Current Investigators: Schultz, Irvin R. , Nagler, James , Swanson, Penny , Young, Graham
Institution: University of Washington
Current Institution: University of Washington , National Oceanic and Atmospheric Administration (NOAA) , University of Idaho
EPA Project Officer: Fry, Meridith
Project Period: August 1, 2012 through September 30, 2015 (Extended to September 30, 2017)
Project Amount: $1,199,908
RFA: Developing High-Throughput Assays for Predictive Modeling of Reproductive and Developmental Toxicity Modulated Through the Endocrine System or Pertinent Pathways in Humans and Species Relevant to Ecological Risk Assessment (2011) RFA Text | Recipients Lists
Research Category: Computational Toxicology , Health , Ecosystems , Safer Chemicals
Our hypotheses are that in vitro assays can provide valid estimates of specific model parameters used in computational models of fish reproduction. These models combined with toxicokinetic modeling can be used to convert in vitro estimates of contaminant effects on endocrine function to predictions on reproductive success in fish for a given environmental exposure.

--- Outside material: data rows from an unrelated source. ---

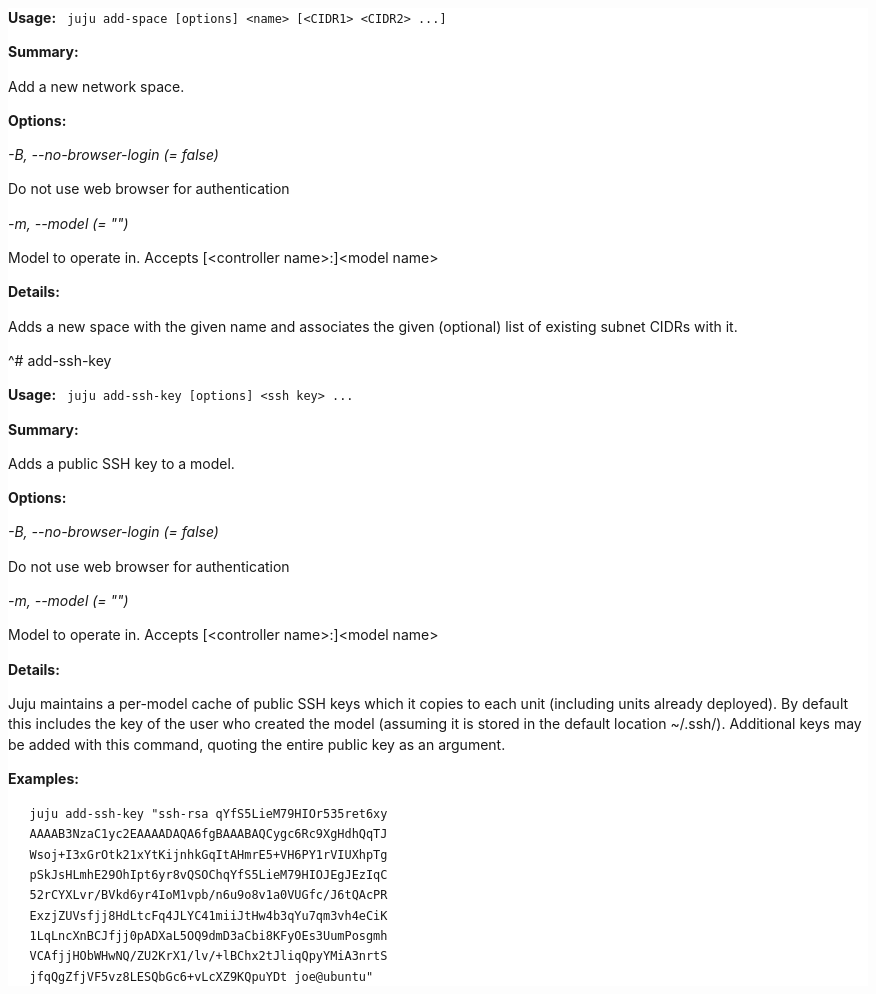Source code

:    **Usage:** ` juju add-space [options] <name> [<CIDR1> <CIDR2> ...]`

   **Summary:**

   Add a new network space.

   **Options:**

   _-B, --no-browser-login  (= false)_

   Do not use web browser for authentication

   _-m, --model (= "")_

   Model to operate in. Accepts [&lt;controller name>:]&lt;model name>

   
   **Details:**


   Adds a new space with the given name and associates the given
   (optional) list of existing subnet CIDRs with it.




^# add-ssh-key

   **Usage:** ` juju add-ssh-key [options] <ssh key> ...`

   **Summary:**

   Adds a public SSH key to a model.

   **Options:**

   _-B, --no-browser-login  (= false)_

   Do not use web browser for authentication

   _-m, --model (= "")_

   Model to operate in. Accepts [&lt;controller name>:]&lt;model name>

   
   **Details:**


   Juju maintains a per-model cache of public SSH keys which it copies to
   each unit (including units already deployed). By default this includes the
   key of the user who created the model (assuming it is stored in the
   default location ~/.ssh/). Additional keys may be added with this command,
   quoting the entire public key as an argument.


   **Examples:**

       juju add-ssh-key "ssh-rsa qYfS5LieM79HIOr535ret6xy
       AAAAB3NzaC1yc2EAAAADAQA6fgBAAABAQCygc6Rc9XgHdhQqTJ
       Wsoj+I3xGrOtk21xYtKijnhkGqItAHmrE5+VH6PY1rVIUXhpTg
       pSkJsHLmhE29OhIpt6yr8vQSOChqYfS5LieM79HIOJEgJEzIqC
       52rCYXLvr/BVkd6yr4IoM1vpb/n6u9o8v1a0VUGfc/J6tQAcPR
       ExzjZUVsfjj8HdLtcFq4JLYC41miiJtHw4b3qYu7qm3vh4eCiK
       1LqLncXnBCJfjj0pADXaL5OQ9dmD3aCbi8KFyOEs3UumPosgmh
       VCAfjjHObWHwNQ/ZU2KrX1/lv/+lBChx2tJliqQpyYMiA3nrtS
       jfqQgZfjVF5vz8LESQbGc6+vLcXZ9KQpuYDt joe@ubuntu"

We will evaluate cellular in vitro assay systems of the rainbow trout pituitary, liver and ovary for high-throughput screening (HTS) of environmental contaminants. Each assay will measure essential reproductive endocrine functions of the corresponding organ, for example FSH synthesis and secretion by pituitary cells, and permit derivation of the LOEC or AC50 for a test contaminant. Results from the in vitro assays will be used to parameterize a computational model of the trout brain-pituitary-ovary-liver (BPOL) axis to assess the impact of a contaminant on oocyte maturation and spawning. Associated with the computational modeling, is determination of the hypothetical water concentration necessary to achieve a target organ concentration comparable to the in vitro dose metrics.

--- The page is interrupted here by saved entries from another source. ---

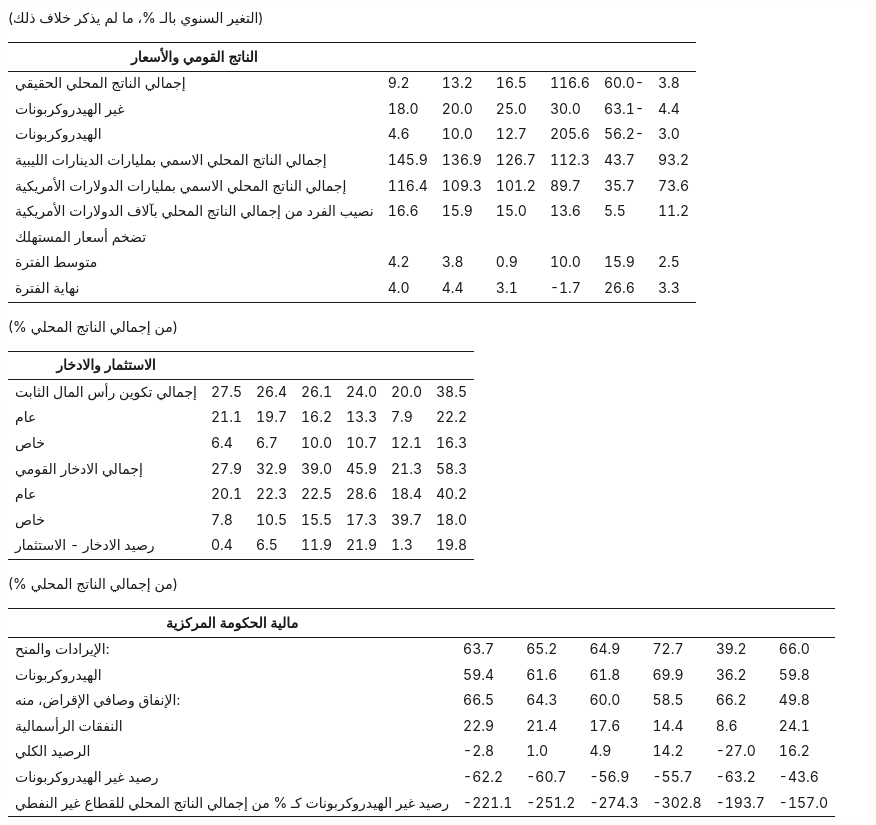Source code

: (التغير السنوي بالـ %، ما لم يذكر خلاف ذلك)

| الناتج القومي والأسعار |  |  |  |  |  |  |
|--------------------------|---------|---------|---------|---------|---------|---------|
| إجمالي الناتج المحلي الحقيقي | 9.2 | 13.2 | 16.5 | 116.6 | 60.0- | 3.8 | -0.8 |
| غير الهيدروكربونات | 18.0 | 20.0 | 25.0 | 30.0 | 63.1- | 4.4 | 5.1 |
| الهيدروكربونات | 4.6 | 10.0 | 12.7 | 205.6 | 56.2- | 3.0 | -7.1 |
| إجمالي الناتج المحلي الاسمي بمليارات الدينارات الليبية | 145.9 | 136.9 | 126.7 | 112.3 | 43.7 | 93.2 | 79.7 |
| إجمالي الناتج المحلي الاسمي بمليارات الدولارات الأمريكية | 116.4 | 109.3 | 101.2 | 89.7 | 35.7 | 73.6 | 63.6 |
| نصيب الفرد من إجمالي الناتج المحلي بآلاف الدولارات الأمريكية | 16.6 | 15.9 | 15.0 | 13.6 | 5.5 | 11.2 | 9.9 |
| تضخم أسعار المستهلك |  |  |  |  |  |  |  |
| متوسط الفترة | 4.2 | 3.8 | 0.9 | 10.0 | 15.9 | 2.5 | 2.0 |
| نهاية الفترة | 4.0 | 4.4 | 3.1 | -1.7 | 26.6 | 3.3 | 5.1 |

(% من إجمالي الناتج المحلي)

| الاستثمار والادخار |  |  |  |  |  |  |
|---------------------|---------|---------|---------|---------|---------|---------|
| إجمالي تكوين رأس المال الثابت | 27.5 | 26.4 | 26.1 | 24.0 | 20.0 | 38.5 | 36.0 |
| عام | 21.1 | 19.7 | 16.2 | 13.3 | 7.9 | 22.2 | 21.0 |
| خاص | 6.4 | 6.7 | 10.0 | 10.7 | 12.1 | 16.3 | 15.0 |
| إجمالي الادخار القومي | 27.9 | 32.9 | 39.0 | 45.9 | 21.3 | 58.3 | 50.7 |
| عام | 20.1 | 22.3 | 22.5 | 28.6 | 18.4 | 40.2 | 20.6 |
| خاص | 7.8 | 10.5 | 15.5 | 17.3 | 39.7 | 18.0 | 30.1 |
| رصيد الادخار - الاستثمار | 0.4 | 6.5 | 11.9 | 21.9 | 1.3 | 19.8 | 14.7 |

(% من إجمالي الناتج المحلي)

| مالية الحكومة المركزية |  |  |  |  |  |  |
|--------------------------|---------|---------|---------|---------|---------|---------|
| الإيرادات والمنح: | 63.7 | 65.2 | 64.9 | 72.7 | 39.2 | 66.0 | 52.4 |
| الهيدروكربونات | 59.4 | 61.6 | 61.8 | 69.9 | 36.2 | 59.8 | 44.3 |
| الإنفاق وصافي الإقراض، منه: | 66.5 | 64.3 | 60.0 | 58.5 | 66.2 | 49.8 | 54.6 |
| النفقات الرأسمالية | 22.9 | 21.4 | 17.6 | 14.4 | 8.6 | 24.1 | 22.8 |
| الرصيد الكلي | -2.8 | 1.0 | 4.9 | 14.2 | -27.0 | 16.2 | -2.2 |
| رصيد غير الهيدروكربونات | -62.2 | -60.7 | -56.9 | -55.7 | -63.2 | -43.6 | -46.5 |
| رصيد غير الهيدروكربونات كـ % من إجمالي الناتج المحلي للقطاع غير النفطي | -221.1 | -251.2 | -274.3 | -302.8 | -193.7 | -157.0 | -113.7 |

The most important benefit of this project is the experimental evaluation of all essential steps in the development and testing of adverse outcome pathways (AOP) for a diverse set of reproductive and non-reproductive toxicants. In contrast to human testing and the toxicity pathway concept, testing of the ecological counterpart is much further behind. However, in vitro testing using rainbow trout cells has a long history and coupled with the superior mechanistic understanding of physiological processes controlling dosimetry, provides an excellent model system for studying implementation of the AOP process. Thus, our results will be of benefit to future studies with other ecologically important models by providing guidance on important questions such as: When considering the pituitary- gonadliver (PGL) axis, to what extent can immortalized cell lines be used and must you control for gender and maturational stage specificity? Are multi- tissue differences in toxicant sensitivity significant enough to warrant HTS of each PGL tissue or could equivalent predictions (environmental exposure scenarios) be obtained with one or two tissues used for in vitro testing?